NJ Ex-Priest Jailed After Working With Kids

A judge has ordered a New Jersey priest wait behind bars while a grand jury considers whether he violated a legal agreement to stay away from children.

Bail for Michael Fugee remains at $25,000 following his brief court appearance Tuesday in Bergen County, where he's charged with seven counts of judicial contempt. Fugee did not have an attorney with him at his appearance Tuesday. He resigned from the Archdiocese of Newark on May 2, saying in a letter that he did not inform the archdiocese that he had a youth ministry and was working with children.

"My failure to request the required permissions to engage in those ministry activities is my fault, my fault alone," Fugee wrote. "I am sorry that my actions have caused pain to my church and to her people."

Fugee was arrested Monday on seven counts of contempt of a judicial order and is to appear in court Tuesday.

In 2003, Fugee was convicted of aggravated criminal assault after police say he confessed to grabbing a teenage boy's crotch. The conviction was thrown out but Fugee reached a deal with Bergen County prosecutors that allowed him to return to the ministry if his job didn't involve unsupervised contact with children under 18.

Since then, authorities say, Fugee became a regular fixture at a Colts Neck parish youth group, hearing confession from minors. He also traveled with the youth group to overnight retreats, including a trip to Canada, according to parishioners and authorities.

Authorities said Fugee heard confessions from minors seven times between April 2010 and December 2012 at churches, an environmental center and a parishioner's house.

In the earlier case, he allegedly confessed to police that while on vacation in Virginia with a boy and his mother who were parishioners at his Wyckoff church, he wrestled with the boy and "grabbed his crotch" and became sexually "excited."

After his conviction was thrown out and he entered the agreement with prosecutors, Fugee was placed in a hospital ministry with no pediatric unit, the archdiocese said.

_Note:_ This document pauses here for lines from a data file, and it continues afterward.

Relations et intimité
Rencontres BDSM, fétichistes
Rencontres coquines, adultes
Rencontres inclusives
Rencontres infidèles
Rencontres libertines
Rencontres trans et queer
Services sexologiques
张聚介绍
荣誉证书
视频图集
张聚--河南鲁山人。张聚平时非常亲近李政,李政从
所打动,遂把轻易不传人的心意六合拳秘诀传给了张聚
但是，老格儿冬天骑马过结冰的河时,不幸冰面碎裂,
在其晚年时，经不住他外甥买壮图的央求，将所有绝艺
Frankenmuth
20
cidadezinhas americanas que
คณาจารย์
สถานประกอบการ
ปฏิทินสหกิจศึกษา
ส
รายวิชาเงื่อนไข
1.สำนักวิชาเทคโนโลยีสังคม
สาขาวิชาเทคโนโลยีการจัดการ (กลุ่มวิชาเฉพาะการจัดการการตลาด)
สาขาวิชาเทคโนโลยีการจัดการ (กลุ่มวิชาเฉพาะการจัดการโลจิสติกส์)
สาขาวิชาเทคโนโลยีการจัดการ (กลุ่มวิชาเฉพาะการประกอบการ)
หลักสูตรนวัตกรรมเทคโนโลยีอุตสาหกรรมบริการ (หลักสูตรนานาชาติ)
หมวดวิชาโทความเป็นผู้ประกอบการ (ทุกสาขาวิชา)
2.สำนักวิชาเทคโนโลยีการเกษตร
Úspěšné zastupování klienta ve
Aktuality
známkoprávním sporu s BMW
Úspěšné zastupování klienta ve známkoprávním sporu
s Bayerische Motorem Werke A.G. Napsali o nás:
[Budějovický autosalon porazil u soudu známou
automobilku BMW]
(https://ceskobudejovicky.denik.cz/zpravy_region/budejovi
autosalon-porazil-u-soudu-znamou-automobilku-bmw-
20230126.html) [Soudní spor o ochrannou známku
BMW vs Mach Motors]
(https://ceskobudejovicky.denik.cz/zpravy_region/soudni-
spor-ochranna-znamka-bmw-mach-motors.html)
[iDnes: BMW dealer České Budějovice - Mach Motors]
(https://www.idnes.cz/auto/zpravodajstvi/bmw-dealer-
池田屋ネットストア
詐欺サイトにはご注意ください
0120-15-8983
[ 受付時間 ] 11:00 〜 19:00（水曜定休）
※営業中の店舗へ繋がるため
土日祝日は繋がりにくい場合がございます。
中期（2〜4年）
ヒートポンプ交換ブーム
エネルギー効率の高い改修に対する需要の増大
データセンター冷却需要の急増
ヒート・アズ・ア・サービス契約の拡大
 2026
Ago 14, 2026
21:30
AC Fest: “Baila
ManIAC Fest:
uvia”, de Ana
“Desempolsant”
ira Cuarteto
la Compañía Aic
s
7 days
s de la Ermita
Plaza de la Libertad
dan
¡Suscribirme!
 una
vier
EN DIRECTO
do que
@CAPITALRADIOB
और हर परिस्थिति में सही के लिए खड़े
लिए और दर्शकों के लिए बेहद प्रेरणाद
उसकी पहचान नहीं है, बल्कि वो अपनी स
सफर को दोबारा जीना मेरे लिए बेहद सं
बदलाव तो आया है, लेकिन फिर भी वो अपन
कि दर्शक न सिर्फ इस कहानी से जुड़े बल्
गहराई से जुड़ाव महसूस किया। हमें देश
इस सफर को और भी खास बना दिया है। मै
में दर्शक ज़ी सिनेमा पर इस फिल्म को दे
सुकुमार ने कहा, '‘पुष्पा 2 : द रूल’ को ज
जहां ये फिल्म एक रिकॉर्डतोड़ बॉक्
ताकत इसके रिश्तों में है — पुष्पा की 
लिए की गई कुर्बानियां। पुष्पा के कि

He later was put in an administrative position in the main archdiocesan offices.

An archdiocesan official said that if the archdiocese had known of Fugee's work with youth, he would have been told he could not work with children at the Colts Neck parish. A spokesman for the Archdiocese of Newark said it takes the allegations seriously and will cooperate fully with authorities. 

"Nothing is more sacred than the welfare of our children," spokesman James Goodness said in a statement. "We are in the process of taking steps to ensure that, as much as humanly possible, this type of thing cannot happen again."